The author concludes that "the campaign [of 1940] took the turn it did, at such enormous cost, because, in spite of two decades of effort, neither the French Army nor the nation it defended was ready for war" (173). The roots for that unreadiness lay in the fact that French strategy planned a long defensive war, to be fought in Belgium, for which the proper arrangements -- both diplomatic and military -- had not even been made. A German thrust through the Ardennes had not been expected, because that path had been considered impassable. Since the National Organization Plan, the cornerstone of French security policy, was not effective the 1939, mobilization repeated many of the mistakes of the earlier plan of 1914, but the country was given a grace period by the six months of "phony war." Still, the availability of an increasing amount of new equipment did not make up for the lack of unit cohesion, training with new weapons, and leadership that favored the safest possible defensive stance.

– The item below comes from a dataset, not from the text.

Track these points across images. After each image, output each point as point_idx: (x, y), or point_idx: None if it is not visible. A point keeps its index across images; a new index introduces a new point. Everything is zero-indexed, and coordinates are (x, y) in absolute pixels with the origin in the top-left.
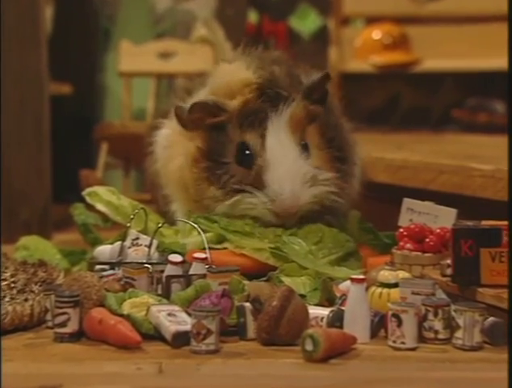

French deficiencies were not perceived by their own command, and not realized by their allies. Kiesling's final assessment is that "it was an army unready for war against the Wehrmacht in 1940, but it could not have been different and remained the army of the Third Republic."

The author would have done well to explain more of the concept of the "hollow years," and the severe manpower shortage in the 1930s. A discussion of the lack of diplomatic and military agreements with Belgium, and the decision to end the Maginot Line would also have been welcome. The book is not an easy read, but it is worth a careful one, since it and Robert A. Doughty's 'The Seeds of Disaster: The Development of French Army Doctrine, 1919-1939' (Archon Books, 1985) are the only studies that deal with French military doctrine.